Excellent point. "If my surviving parent meets someone new and marries them, there goes my inheritance!"

Of course if she pisses him off enough, he'll disinherit her anyway. 



SpinyNorman said:


> Unless the person who wants to leave is in some sort of guardian relationship due to disability, preventing them from leaving is a felony.


True. Robbing a bank is a felony too, but that doesn't stop people from doing it.


----------



## notmyrealname4

Good for you for getting angry! Sounds like it's long overdue as far as your father and sister are concerned.

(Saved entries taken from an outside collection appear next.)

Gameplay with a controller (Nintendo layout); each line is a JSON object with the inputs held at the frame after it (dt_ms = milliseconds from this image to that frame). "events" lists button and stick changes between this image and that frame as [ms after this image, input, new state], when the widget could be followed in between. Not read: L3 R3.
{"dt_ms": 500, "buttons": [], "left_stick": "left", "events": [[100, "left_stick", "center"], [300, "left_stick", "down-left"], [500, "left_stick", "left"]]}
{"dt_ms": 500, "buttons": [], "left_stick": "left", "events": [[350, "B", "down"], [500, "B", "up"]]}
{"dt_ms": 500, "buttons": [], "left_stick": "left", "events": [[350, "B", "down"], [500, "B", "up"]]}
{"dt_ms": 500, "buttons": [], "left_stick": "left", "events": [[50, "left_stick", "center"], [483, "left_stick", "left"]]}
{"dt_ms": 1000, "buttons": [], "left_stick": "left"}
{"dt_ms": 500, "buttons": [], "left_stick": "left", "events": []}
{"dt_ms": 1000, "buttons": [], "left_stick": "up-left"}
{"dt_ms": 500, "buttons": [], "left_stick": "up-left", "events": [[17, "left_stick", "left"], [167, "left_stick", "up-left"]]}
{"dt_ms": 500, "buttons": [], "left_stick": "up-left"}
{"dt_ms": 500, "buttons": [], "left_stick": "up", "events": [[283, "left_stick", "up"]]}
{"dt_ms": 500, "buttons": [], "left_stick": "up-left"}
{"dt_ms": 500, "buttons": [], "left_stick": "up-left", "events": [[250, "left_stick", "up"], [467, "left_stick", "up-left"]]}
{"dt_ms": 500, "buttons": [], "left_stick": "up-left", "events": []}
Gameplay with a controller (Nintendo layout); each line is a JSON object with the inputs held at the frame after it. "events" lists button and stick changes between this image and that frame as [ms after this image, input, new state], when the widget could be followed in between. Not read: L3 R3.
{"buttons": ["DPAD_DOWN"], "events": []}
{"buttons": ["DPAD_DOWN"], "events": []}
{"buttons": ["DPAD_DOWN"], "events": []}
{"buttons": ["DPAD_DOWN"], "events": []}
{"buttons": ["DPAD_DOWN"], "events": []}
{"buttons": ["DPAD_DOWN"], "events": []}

Sorry for the loss of your mother last year. Kudos to you for handling all the necessary formalities and arrangements. Not easy when you are grieving, unsupported, for someone you loved. Did your sister help at all?

Let him figure out dating sites on his own if it's so important to him. Especially since he was so disrespectful to the memory of your mother. 58 years and he wants to get rid of her stuff after a week? Ugh.

If he's got time to play golf; he's got time to go online and figure out this crap for himself. And, apparently, he's already had a couple of dates without help from the internet. So, don't expend any of your precious energy helping him out with romantic ventures.

Sounds like sis' might have done a bunk to get away from him. That's all fine and good. But it *doesn't* mean you should get stuck with all the dogsbody work of babysitting your elderly father.

I think it sounds like a good idea to sell the duplex and move away. At least to the other end of town.

It's my experience, that if people have disrespected you and taken advantage of you during the entire relationship (family, romantic, workplace, friendships --doesn't matter what type of relationship)---then they will ALWAYS disrespect you.

Since he is 78, is there a chance he's not long for this world? In that case, you might want to suck up to him, because YOU should get everything in his estate when he kicks the can.

I have no problem advocating a materialistic outlook to someone such as yourself, who has been the unpaid servant of her father [and late, beloved mother] for years.

Watch out for the strange plot twist, where he leaves everything in his will to the sister who flew the coop and has never lifted a finger to help him. I've seen this scenario in my own family. Great grandfather taken in by my grandparents. Who housed, fed, clothed him in his declining years. Got him all his medical care. Cleaned the poopy diapers and bed sheets when he became incontinent.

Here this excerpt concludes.